In the records below, copy verbatim the passage that begins with the line containing "2024 den Erfolg" and ends with the line containing "Trends 2024: Die", including both of those lines.

▶

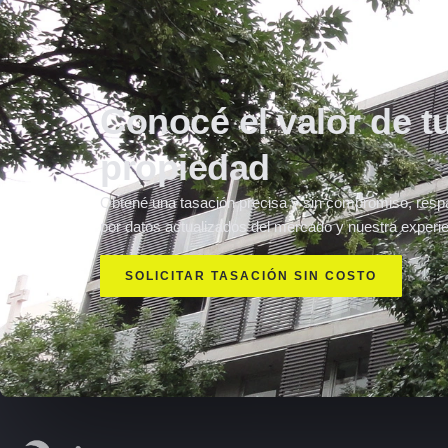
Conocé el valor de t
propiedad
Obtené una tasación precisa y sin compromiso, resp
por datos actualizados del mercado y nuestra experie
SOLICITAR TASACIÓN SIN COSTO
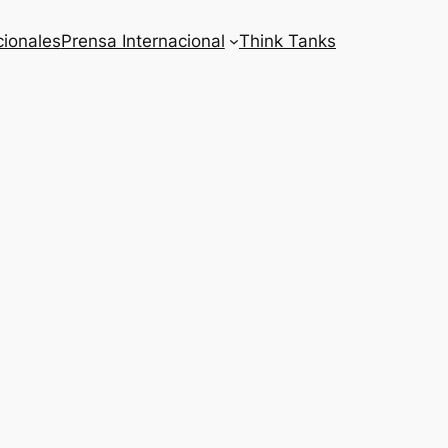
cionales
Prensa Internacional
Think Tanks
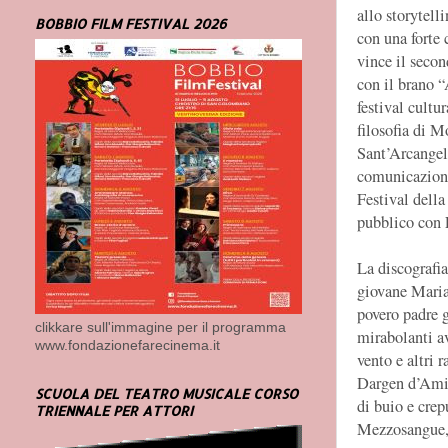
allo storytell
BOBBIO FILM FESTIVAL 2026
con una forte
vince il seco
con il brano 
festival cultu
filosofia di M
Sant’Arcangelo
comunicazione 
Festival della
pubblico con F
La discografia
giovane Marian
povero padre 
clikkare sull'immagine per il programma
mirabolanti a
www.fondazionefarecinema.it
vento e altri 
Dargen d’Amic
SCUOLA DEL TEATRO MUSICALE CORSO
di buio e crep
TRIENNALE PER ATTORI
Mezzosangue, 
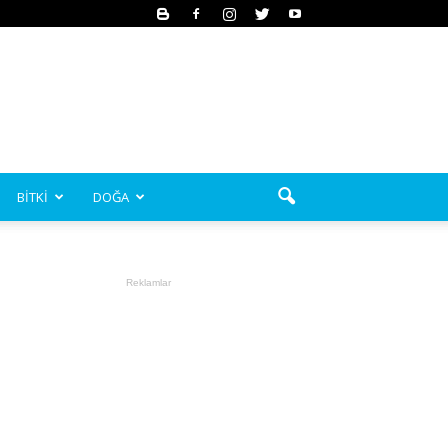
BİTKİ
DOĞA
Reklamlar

◀
▶

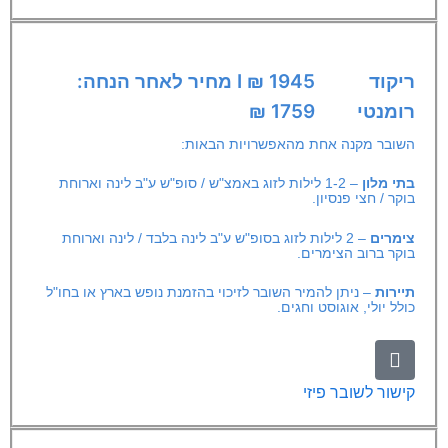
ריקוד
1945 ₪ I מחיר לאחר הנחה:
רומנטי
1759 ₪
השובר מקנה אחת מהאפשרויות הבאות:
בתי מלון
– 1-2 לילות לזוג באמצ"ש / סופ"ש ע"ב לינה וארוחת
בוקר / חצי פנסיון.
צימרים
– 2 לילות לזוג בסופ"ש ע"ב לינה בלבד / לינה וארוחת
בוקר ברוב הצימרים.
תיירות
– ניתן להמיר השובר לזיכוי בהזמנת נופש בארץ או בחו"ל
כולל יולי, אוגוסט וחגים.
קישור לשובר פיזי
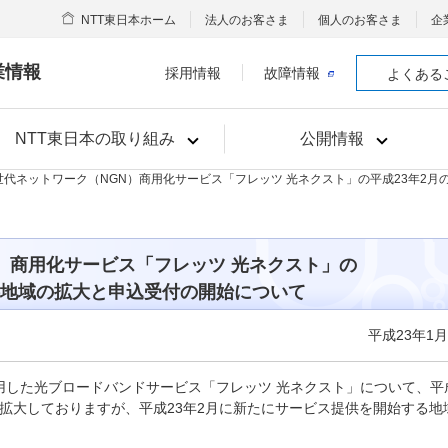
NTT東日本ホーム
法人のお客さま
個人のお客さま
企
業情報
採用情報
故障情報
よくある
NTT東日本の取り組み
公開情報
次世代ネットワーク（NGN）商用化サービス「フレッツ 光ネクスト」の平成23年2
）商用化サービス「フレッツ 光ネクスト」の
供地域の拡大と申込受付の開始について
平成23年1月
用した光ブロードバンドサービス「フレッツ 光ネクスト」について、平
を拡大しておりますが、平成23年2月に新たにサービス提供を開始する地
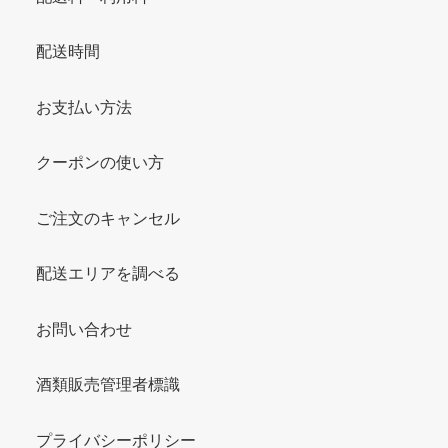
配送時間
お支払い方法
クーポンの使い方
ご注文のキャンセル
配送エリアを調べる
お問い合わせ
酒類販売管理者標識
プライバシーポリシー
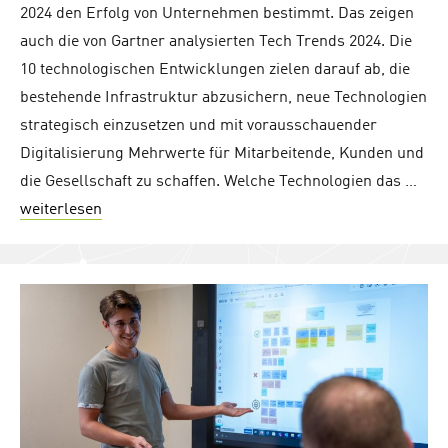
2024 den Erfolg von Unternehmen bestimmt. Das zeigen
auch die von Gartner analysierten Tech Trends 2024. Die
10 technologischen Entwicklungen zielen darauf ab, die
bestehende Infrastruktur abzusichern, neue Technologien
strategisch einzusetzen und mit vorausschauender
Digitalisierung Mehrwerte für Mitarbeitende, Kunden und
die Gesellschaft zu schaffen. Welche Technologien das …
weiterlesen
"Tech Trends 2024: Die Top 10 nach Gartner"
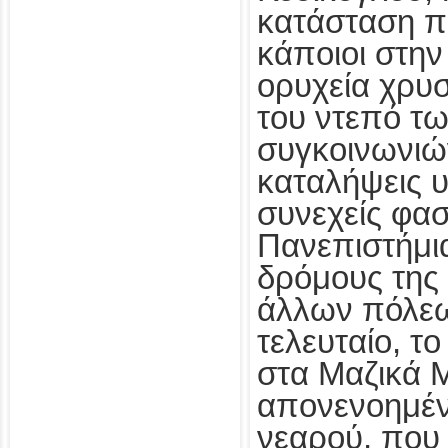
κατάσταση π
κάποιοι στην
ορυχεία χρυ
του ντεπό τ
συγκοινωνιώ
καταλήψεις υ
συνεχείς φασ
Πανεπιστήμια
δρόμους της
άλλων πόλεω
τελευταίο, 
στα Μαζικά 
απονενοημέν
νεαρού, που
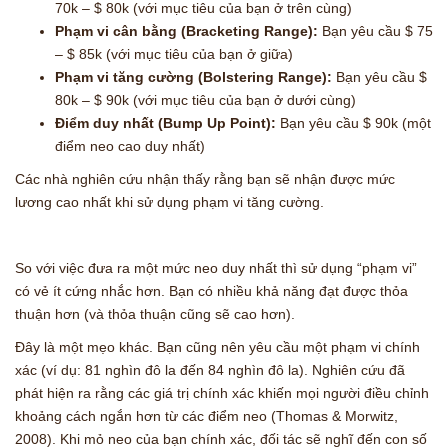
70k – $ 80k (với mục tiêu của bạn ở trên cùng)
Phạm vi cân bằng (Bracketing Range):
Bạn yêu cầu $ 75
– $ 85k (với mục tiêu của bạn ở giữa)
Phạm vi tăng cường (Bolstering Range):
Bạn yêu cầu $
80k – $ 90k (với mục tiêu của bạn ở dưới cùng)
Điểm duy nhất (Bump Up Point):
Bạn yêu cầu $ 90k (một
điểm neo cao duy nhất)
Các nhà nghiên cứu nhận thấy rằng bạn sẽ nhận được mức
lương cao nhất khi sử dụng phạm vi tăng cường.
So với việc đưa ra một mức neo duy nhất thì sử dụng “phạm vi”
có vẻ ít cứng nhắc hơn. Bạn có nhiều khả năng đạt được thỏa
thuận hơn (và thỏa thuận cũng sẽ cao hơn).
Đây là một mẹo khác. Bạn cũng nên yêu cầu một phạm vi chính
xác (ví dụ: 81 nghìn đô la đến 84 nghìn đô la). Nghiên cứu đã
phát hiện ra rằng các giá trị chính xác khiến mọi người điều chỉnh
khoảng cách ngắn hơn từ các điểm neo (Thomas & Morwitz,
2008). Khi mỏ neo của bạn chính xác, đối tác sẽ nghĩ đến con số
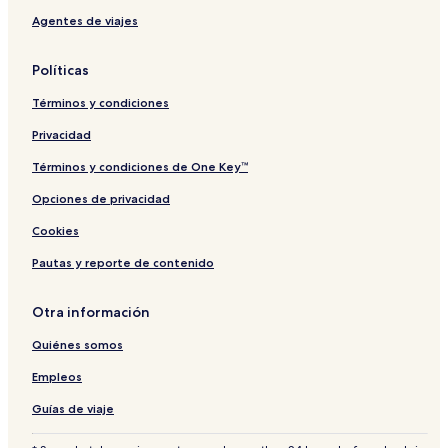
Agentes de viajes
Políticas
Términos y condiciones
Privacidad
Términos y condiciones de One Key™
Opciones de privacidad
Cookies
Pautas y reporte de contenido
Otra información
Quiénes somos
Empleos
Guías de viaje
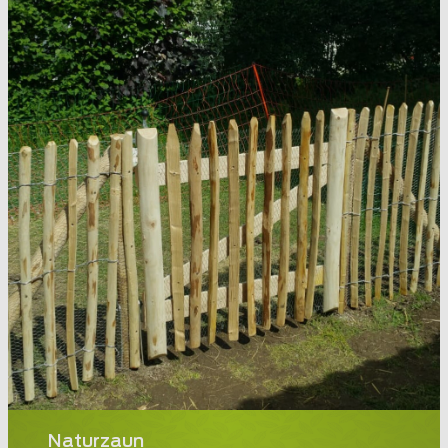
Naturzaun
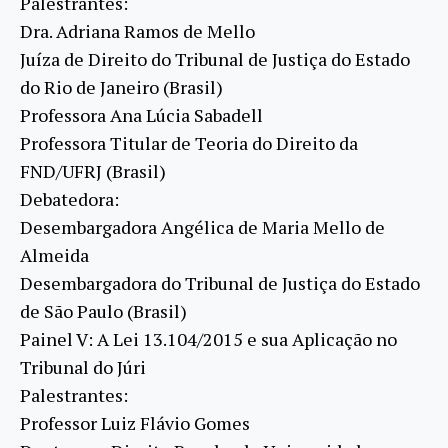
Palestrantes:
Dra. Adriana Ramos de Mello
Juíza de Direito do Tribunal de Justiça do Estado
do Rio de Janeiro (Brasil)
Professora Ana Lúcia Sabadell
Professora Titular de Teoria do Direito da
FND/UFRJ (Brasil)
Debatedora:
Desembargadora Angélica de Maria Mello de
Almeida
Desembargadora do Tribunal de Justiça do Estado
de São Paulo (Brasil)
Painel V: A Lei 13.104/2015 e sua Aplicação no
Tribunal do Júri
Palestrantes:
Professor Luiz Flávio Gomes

◀
▶

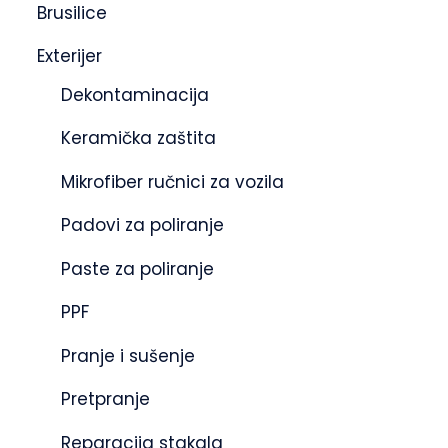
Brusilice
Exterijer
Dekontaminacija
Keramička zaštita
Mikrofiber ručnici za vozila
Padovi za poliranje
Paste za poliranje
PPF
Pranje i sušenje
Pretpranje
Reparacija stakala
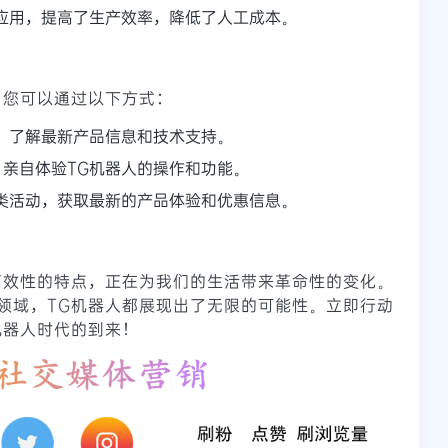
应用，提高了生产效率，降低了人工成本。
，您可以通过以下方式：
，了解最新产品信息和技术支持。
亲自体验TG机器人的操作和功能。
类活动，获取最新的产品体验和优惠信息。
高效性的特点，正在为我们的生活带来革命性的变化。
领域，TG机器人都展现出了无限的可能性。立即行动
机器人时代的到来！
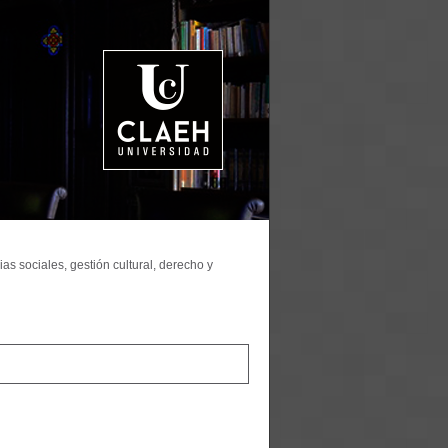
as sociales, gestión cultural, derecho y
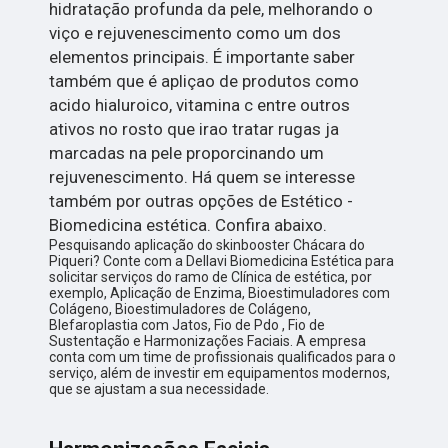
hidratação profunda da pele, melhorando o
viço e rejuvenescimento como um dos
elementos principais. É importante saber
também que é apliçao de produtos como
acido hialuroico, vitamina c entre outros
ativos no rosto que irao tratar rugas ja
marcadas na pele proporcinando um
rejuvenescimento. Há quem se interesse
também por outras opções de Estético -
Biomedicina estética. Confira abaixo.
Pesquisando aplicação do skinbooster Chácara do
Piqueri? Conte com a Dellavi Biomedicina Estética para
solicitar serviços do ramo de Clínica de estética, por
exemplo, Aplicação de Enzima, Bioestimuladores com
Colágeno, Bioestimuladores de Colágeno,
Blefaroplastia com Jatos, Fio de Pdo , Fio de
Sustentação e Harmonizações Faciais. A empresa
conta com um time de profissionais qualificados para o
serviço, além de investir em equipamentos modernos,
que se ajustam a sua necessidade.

◀

§ **Exercise output**
2024 den Erfolg von Unternehmen bestimmt. Das zeigen
auch die von Gartner analysierten Tech Trends 2024. Die
10 technologischen Entwicklungen zielen darauf ab, die
bestehende Infrastruktur abzusichern, neue Technologien
strategisch einzusetzen und mit vorausschauender
Digitalisierung Mehrwerte für Mitarbeitende, Kunden und
die Gesellschaft zu schaffen. Welche Technologien das …
weiterlesen
"Tech Trends 2024: Die Top 10 nach Gartner"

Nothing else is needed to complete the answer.